“Yes, sir.”

“Well, I am surprised,” he exclaimed. “Lister’s a lucky dog. Why, I see, you dog!” he said, in a bantering way, “you carry the love-letters backwards and forwards.”

“Oh no, sir, I—”

“Hush, hush, hush! Not a word. I won’t listen to you. Don’t betray your master’s secrets, my lad. You’re a confidential messenger, and must clap a seal upon your lips.”

“But, sir, I—”

“No, no. How much?” he said, with mock severity. “Don’t speak, don’t interrupt me; I’m reckoning up. Let me see—let me see—ha! that’s it exactly. There we are,” he continued, fastening down a note and handing it to me. “Run along, my young Mercury, and if I were you I should make cabby drive me to Oxford Street for a shilling, and save the other. That’s the way to grow rich. Off you go. Take care of this.”
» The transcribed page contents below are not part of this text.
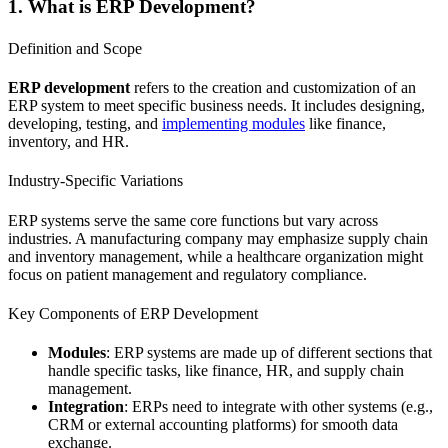
1. What is ERP Development?
Definition and Scope
ERP development
refers to the creation and customization of an
ERP system to meet specific business needs. It includes designing,
developing, testing, and
implementing modules
like finance,
inventory, and HR.
Industry-Specific Variations
ERP systems serve the same core functions but vary across
industries. A manufacturing company may emphasize supply chain
and inventory management, while a healthcare organization might
focus on patient management and regulatory compliance.
Key Components of ERP Development
Modules
: ERP systems are made up of different sections that
handle specific tasks, like finance, HR, and supply chain
management.
Integration
: ERPs need to integrate with other systems (e.g.,
CRM or external accounting platforms) for smooth data
exchange.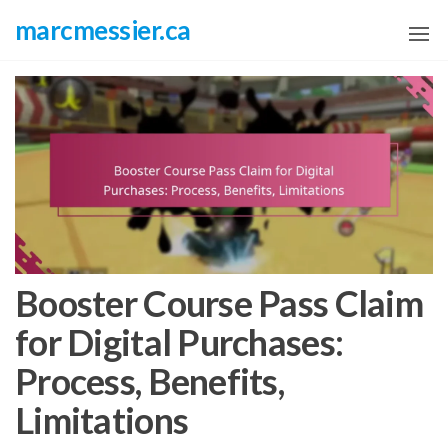
Skip
marcmessier.ca
to
the
content
Booster Course Pass Claim
for Digital Purchases:
Process, Benefits,
Limitations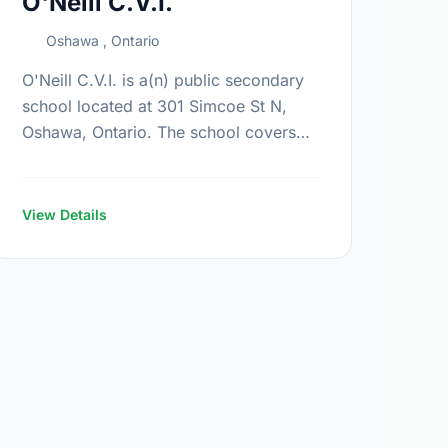
O'Neill C.V.I.
Oshawa , Ontario
O'Neill C.V.I. is a(n) public secondary
school located at 301 Simcoe St N,
Oshawa, Ontario. The school covers
grades 9-12. It was opened in
September 1969. Find out more
information …
View Details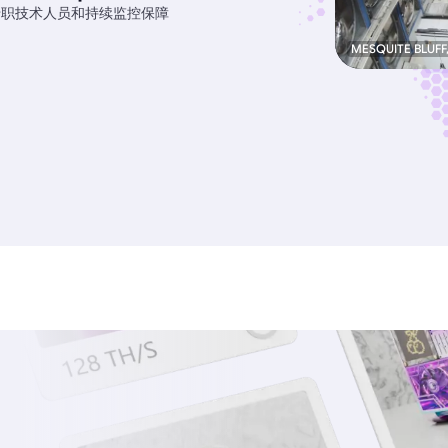
专职技术人员和持续监控保障
MESQUITE BLUFF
He thrust a letter into my hands, and almost pushed me out of the room, so that I had not time to speak; and before I had quite recovered from my confusion, I was in the cab, and heard the boy clerk say:

“Put him down at Oxford Circus.”

Then the wheels began to rattle, and the door to jangle, and I sit feeling angry with myself for saying so much about Mr Lister and Miss Carr, as I recalled William Revitts’ advice, often given, to “let other people talk while you make notes.”

The thought of where I was going soon drove my interview with Mr Brandsheim out of my head, and getting out of the cab at the Circus, I made the best of my way to the great imposing house in Westmouth Street, rang, and asked to see Miss Carr.